These are just some notes that I made from a sit down I had with someone I know who works for a small VC firm and acts as a marketing consultant for enterprise start-ups.
Europe is much more complex than many American marketers give it credit for:
- The markets are smaller, this generally means that a nimbler smarter approach is required rather than replicating existing US marketing techniques in European markets – this is to because you can’t afford not to capitalise on opportunities as there will be proportionately less of them than the US market
- They require a different approach tailored to each market. Europe isn’t amorphous. As well as different languages and cultures, the markets have very different structures. Germany has a large amount of mid-sized companies and there are many successful family-owned businesses that have never gone public
The English language is more of a barrier than one would realise: mainly because it creates an artificial layer of comfort in the UK and Ireland. There is a subtle but substantial gap in the business norms and culture between the US and Europe, which needs to be, but often fails to be addressed by US companies.
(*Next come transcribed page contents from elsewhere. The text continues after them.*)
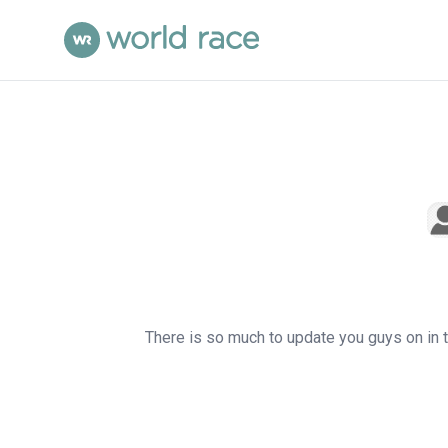
There is so much to update you guys on in th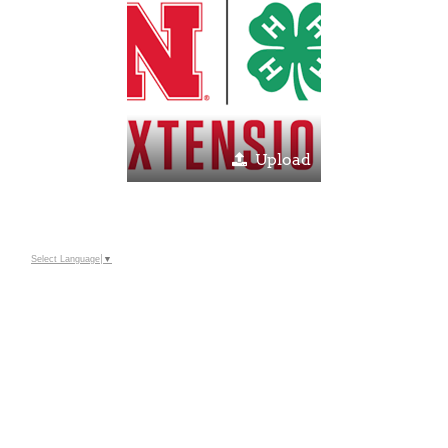
Upload
Select Language
▼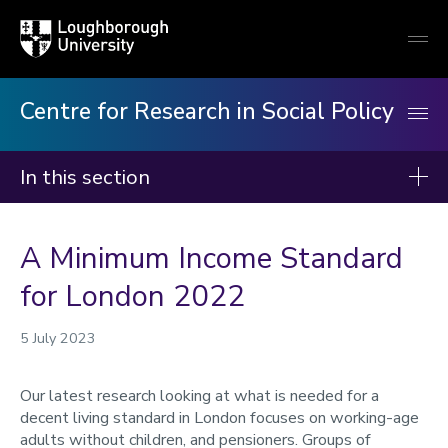
Loughborough
Togg
University
globa
mobi
men
Centre for Research in Social Policy
In this section
Centre for Research in Social Policy
A Minimum Income Standard
Our research
for London 2022
Our publications
Minimum Income Standard
5 July 2023
Our staff
Our latest research looking at what is needed for a
News
decent living standard in London focuses on working-age
adults without children, and pensioners. Groups of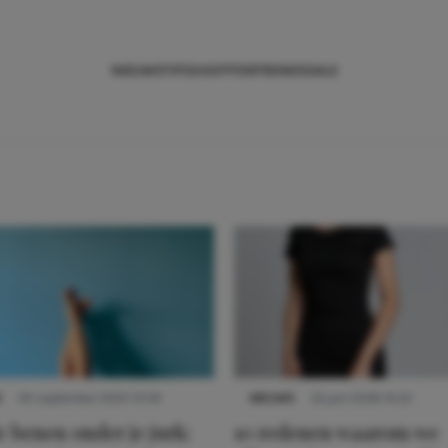
NIEUWS
TIPS
SHOPPEN
TRENDS
SALE
S
30 september 2025 13:59
NIEUWS
22 juni 2026 14:22
 benen onder je jurk:
10 redenen waarom we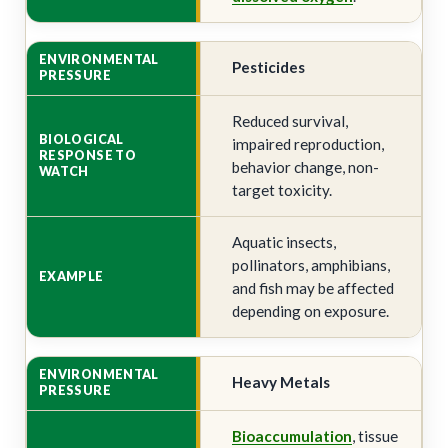
Pesticides
Reduced survival,
impaired reproduction,
behavior change, non-
target toxicity.
Aquatic insects,
pollinators, amphibians,
and fish may be affected
depending on exposure.
Heavy Metals
Bioaccumulation
, tissue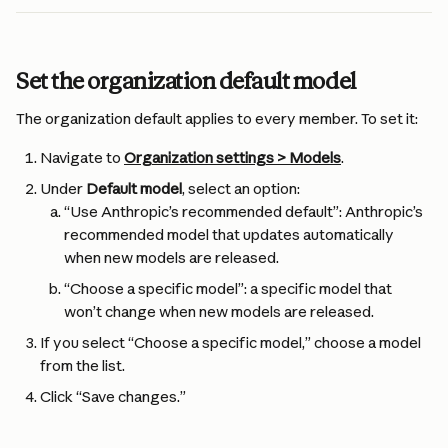
Set the organization default model
The organization default applies to every member. To set it:
Navigate to 
Organization settings > Models
.
Under 
Default model
, select an option:
“Use Anthropic’s recommended default”: Anthropic’s 
recommended model that updates automatically 
when new models are released.
“Choose a specific model”: a specific model that 
won’t change when new models are released.
If you select “Choose a specific model,” choose a model 
from the list.
Click “Save changes.”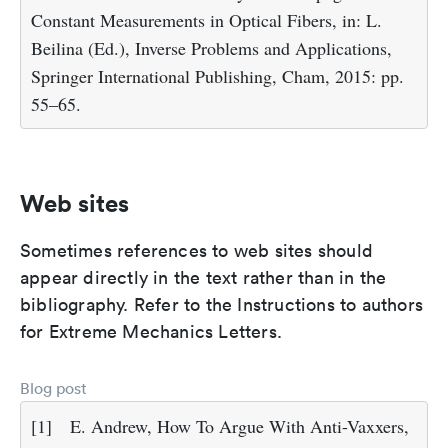
Constant Measurements in Optical Fibers, in: L.
Beilina (Ed.), Inverse Problems and Applications,
Springer International Publishing, Cham, 2015: pp.
55–65.
Web sites
Sometimes references to web sites should
appear directly in the text rather than in the
bibliography. Refer to the Instructions to authors
for Extreme Mechanics Letters.
Blog post
[1]
E. Andrew, How To Argue With Anti-Vaxxers,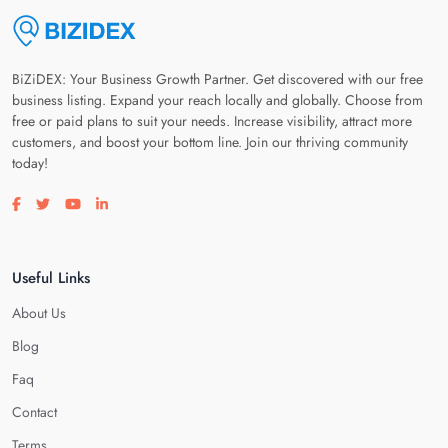
BiZiDEX: Your Business Growth Partner. Get discovered with our free
business listing. Expand your reach locally and globally. Choose from
free or paid plans to suit your needs. Increase visibility, attract more
customers, and boost your bottom line. Join our thriving community
today!
Visit our facebook page
Visit our twitter page
Visit our youtube page
Visit our linkedin page
Useful Links
About Us
Blog
Faq
Contact
Terms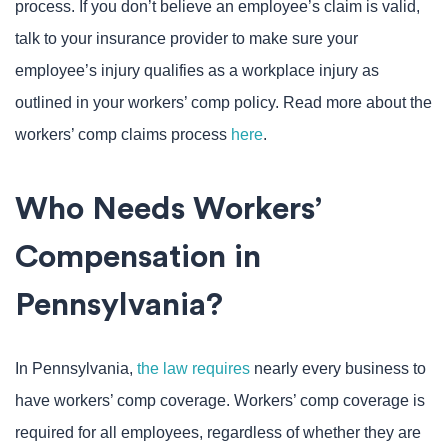
process. If you don’t believe an employee’s claim is valid,
talk to your insurance provider to make sure your
employee’s injury qualifies as a workplace injury as
outlined in your workers’ comp policy. Read more about the
workers’ comp claims process
here
.
Who Needs Workers’
Compensation in
Pennsylvania?
In Pennsylvania,
the law requires
nearly every business to
have workers’ comp coverage. Workers’ comp coverage is
required for all employees, regardless of whether they are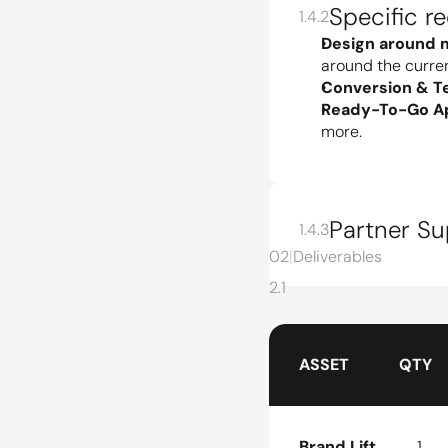
Specific r
1.4.2
Design around 
around the curre
Conversion & Tes
Ready-To-Go Ap
more.
Partner S
1.4.3
02
|
Deliverables
2.1
ASSET
QTY
Brand Lift
1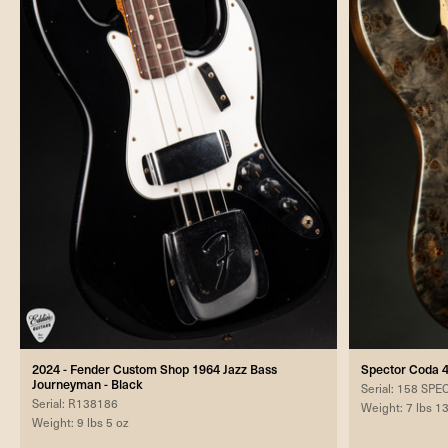
2024 - Fender Custom Shop 1964 Jazz Bass
Spector Coda 4
Journeyman - Black
Serial: 158 SP
Serial: R138186
Weight: 7 lbs 1
Weight: 9 lbs 5 oz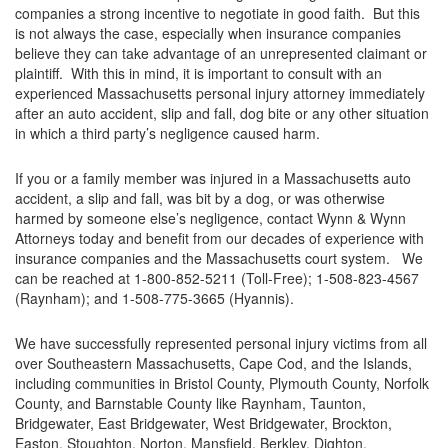
companies a strong incentive to negotiate in good faith. But this
is not always the case, especially when insurance companies
believe they can take advantage of an unrepresented claimant or
plaintiff. With this in mind, it is important to consult with an
experienced Massachusetts personal injury attorney immediately
after an auto accident, slip and fall, dog bite or any other situation
in which a third party’s negligence caused harm.
If you or a family member was injured in a Massachusetts auto
accident, a slip and fall, was bit by a dog, or was otherwise
harmed by someone else’s negligence, contact Wynn & Wynn
Attorneys today and benefit from our decades of experience with
insurance companies and the Massachusetts court system. We
can be reached at 1-800-852-5211 (Toll-Free); 1-508-823-4567
(Raynham); and 1-508-775-3665 (Hyannis).
We have successfully represented personal injury victims from all
over Southeastern Massachusetts, Cape Cod, and the Islands,
including communities in Bristol County, Plymouth County, Norfolk
County, and Barnstable County like Raynham, Taunton,
Bridgewater, East Bridgewater, West Bridgewater, Brockton,
Easton, Stoughton, Norton, Mansfield, Berkley, Dighton,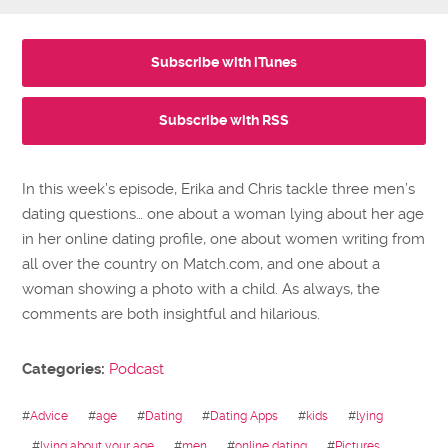
Subscribe with iTunes
Subscribe with RSS
In this week’s episode, Erika and Chris tackle three men’s
dating questions… one about a woman lying about her age
in her online dating profile, one about women writing from
all over the country on Match.com, and one about a
woman showing a photo with a child. As always, the
comments are both insightful and hilarious.
Categories:
Podcast
#
Advice
#
age
#
Dating
#
Dating Apps
#
kids
#
lying
#
lying about your age
#
men
#
online dating
#
Pictures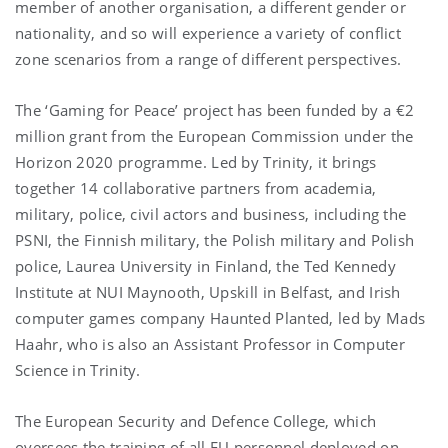
member of another organisation, a different gender or
nationality, and so will experience a variety of conflict
zone scenarios from a range of different perspectives.
The ‘Gaming for Peace’ project has been funded by a €2
million grant from the European Commission under the
Horizon 2020 programme. Led by Trinity, it brings
together 14 collaborative partners from academia,
military, police, civil actors and business, including the
PSNI, the Finnish military, the Polish military and Polish
police, Laurea University in Finland, the Ted Kennedy
Institute at NUI Maynooth, Upskill in Belfast, and Irish
computer games company Haunted Planted, led by Mads
Haahr, who is also an Assistant Professor in Computer
Science in Trinity.
The European Security and Defence College, which
oversees the training of all EU personnel deployed on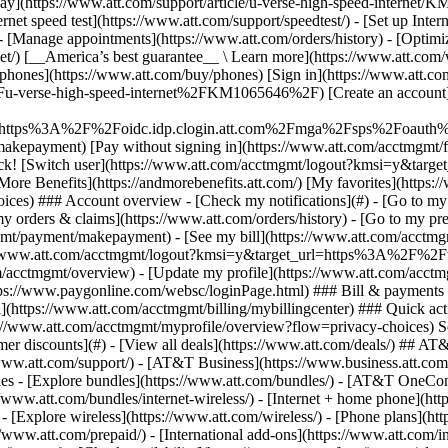
S
mer discounts](#) - [View all deals](https://www.att.com/deals/) ## AT
//www.att.com/support/)
- [AT&T Business](https://www.business.att.com/) 
s - [Explore bundles](https://www.att.com/bundles/) - [AT&T OneConn
s://www.att.com/bundles/internet-wireless/) - [Internet + home phone](
 - [Explore wireless](https://www.att.com/wireless/) - [Phone plans](ht
/www.att.com/prepaid/) - [International add-ons](https://www.att.com/i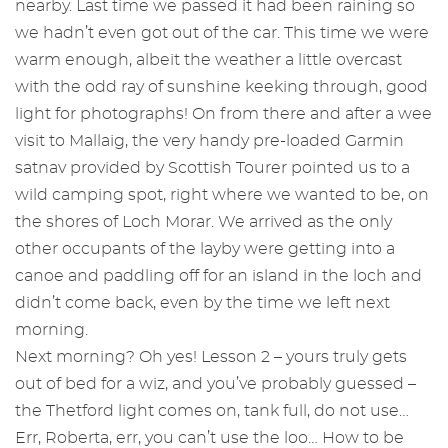
nearby. Last time we passed it had been raining so
we hadn’t even got out of the car. This time we were
warm enough, albeit the weather a little overcast
with the odd ray of sunshine keeking through, good
light for photographs! On from there and after a wee
visit to Mallaig, the very handy pre-loaded Garmin
satnav provided by Scottish Tourer pointed us to a
wild camping spot, right where we wanted to be, on
the shores of Loch Morar. We arrived as the only
other occupants of the layby were getting into a
canoe and paddling off for an island in the loch and
didn’t come back, even by the time we left next
morning.
Next morning? Oh yes! Lesson 2 – yours truly gets
out of bed for a wiz, and you’ve probably guessed –
the Thetford light comes on, tank full, do not use…
Err, Roberta, err, you can’t use the loo… How to be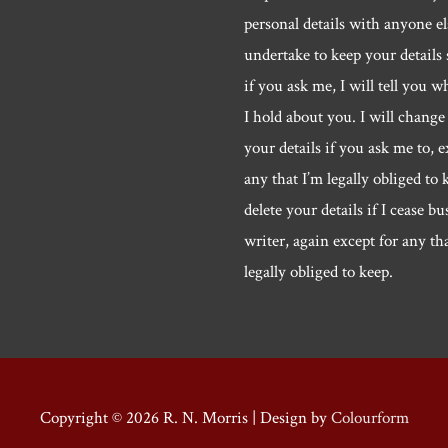
personal details with anyone els
undertake to keep your details 
if you ask me, I will tell you w
I hold about you. I will change 
your details if you ask me to, e
any that I’m legally obliged to k
delete your details if I cease bu
writer, again except for any th
legally obliged to keep.
Copyright © 2026
R. N. Morris
| Design by
Colourform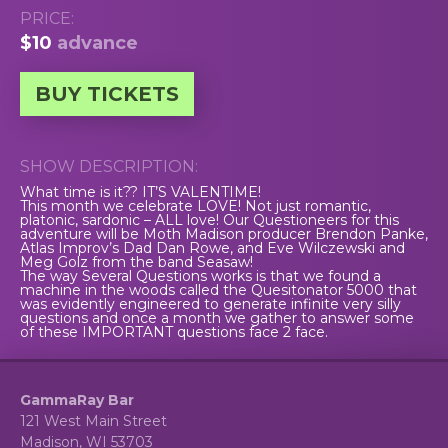
PRICE:
$10
advance
BUY TICKETS
SHOW DESCRIPTION:
What time is it?? IT’S VALENTIME!
This month we celebrate LOVE! Not just romantic,
platonic, sardonic – ALL love! Our Questioneers for this
adventure will be Moth Madison producer Brendon Panke,
Atlas Improv’s Dad Dan Rowe, and Eve Wilczewski and
Meg Golz from the band Seasaw!
The way Several Questions works is that we found a
machine in the woods called the Quesitonator 5000 that
was evidently engineered to generate infinite very silly
questions and once a month we gather to answer some
of these IMPORTANT questions face 2 face.
GammaRay Bar
121 West Main Street
Madison, WI 53703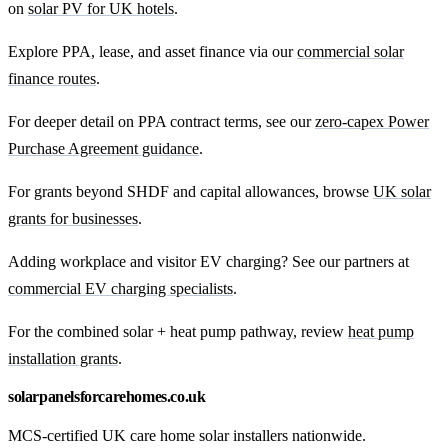
on
solar PV for UK hotels
.
Explore PPA, lease, and asset finance via our
commercial solar
finance routes
.
For deeper detail on PPA contract terms, see our
zero-capex Power
Purchase Agreement guidance
.
For grants beyond SHDF and capital allowances, browse
UK solar
grants for businesses
.
Adding workplace and visitor EV charging? See our partners at
commercial EV charging specialists
.
For the combined solar + heat pump pathway, review
heat pump
installation grants
.
solarpanelsforcarehomes.co.uk
MCS-certified UK care home solar installers nationwide.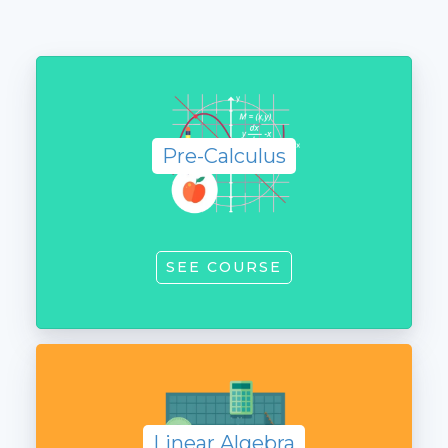
Pre-
Calculus
Pre-Calculus
SEE COURSE
Linear
Algebra
Linear Algebra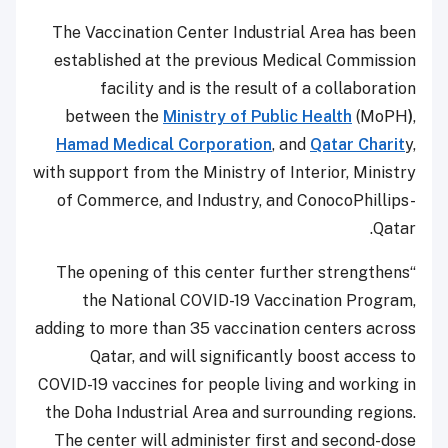
The Vaccination Center Industrial Area has been
established at the previous Medical Commission
facility and is the result of a collaboration
between the
Ministry of Public Health
(MoPH
)
,
Hamad Medical Corporation
, and
Qatar Charit
y,
with support from the Ministry of Interior, Ministry
of Commerce, and Industry, and ConocoPhillips-
Qatar.
“The opening of this center further strengthens
the National COVID-19 Vaccination Program,
adding to more than 35 vaccination centers across
Qatar, and will significantly boost access to
COVID-19 vaccines for people living and working in
the Doha Industrial Area and surrounding regions.
The center will administer first and second-dose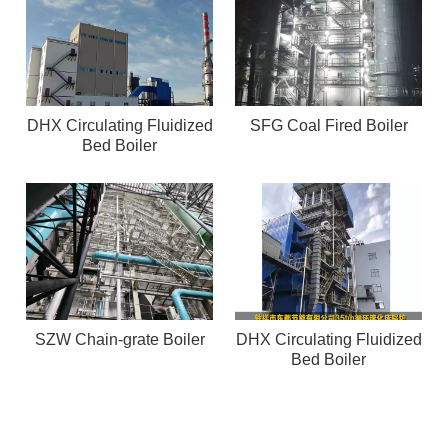
DHX Circulating Fluidized
SFG Coal Fired Boiler
Bed Boiler
SZW Chain-grate Boiler
DHX Circulating Fluidized
Bed Boiler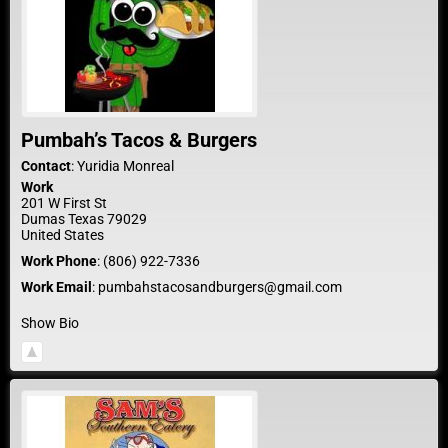
Pumbah’s Tacos & Burgers
Contact
:
Yuridia
Monreal
Work
201 W First St
Dumas
Texas
79029
United States
Work Phone
:
(806) 922-7336
Work Email
:
pumbahstacosandburgers@gmail.com
Show Bio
America is more of a multi-local market. You have certain areas of the country that makes targeting vertical markets relatively easy. For instance if you want to sell to the US government its all about Washington DC. This means that the local market activity becomes the shards of a vertical market campaign and allows relatively effective utilisation of resources.
The decline of the greater Boston area in terms of breakout technology start-ups. Whilst most of the heat around start-ups is about the Bay Area with Silicon Valley and latterly also encompasses Silicon Alley (the New York area); people tend to forget of Boston as a technology hub. The decline of the local textile industry provided industrial space for some of technologies greatest start-ups including Digital Equipment Corporation – you may not have heard of DEC, but its operating system on its mini-computers inspired (or was shamelessly ripped off, depending on your view point) early personal computer operating systems including MS-DOS. They also created the first blockbuster search engine AltaVista – which was the Google of its day. Hate spreadsheets? You can blame VisiCALC – a Boston-area company.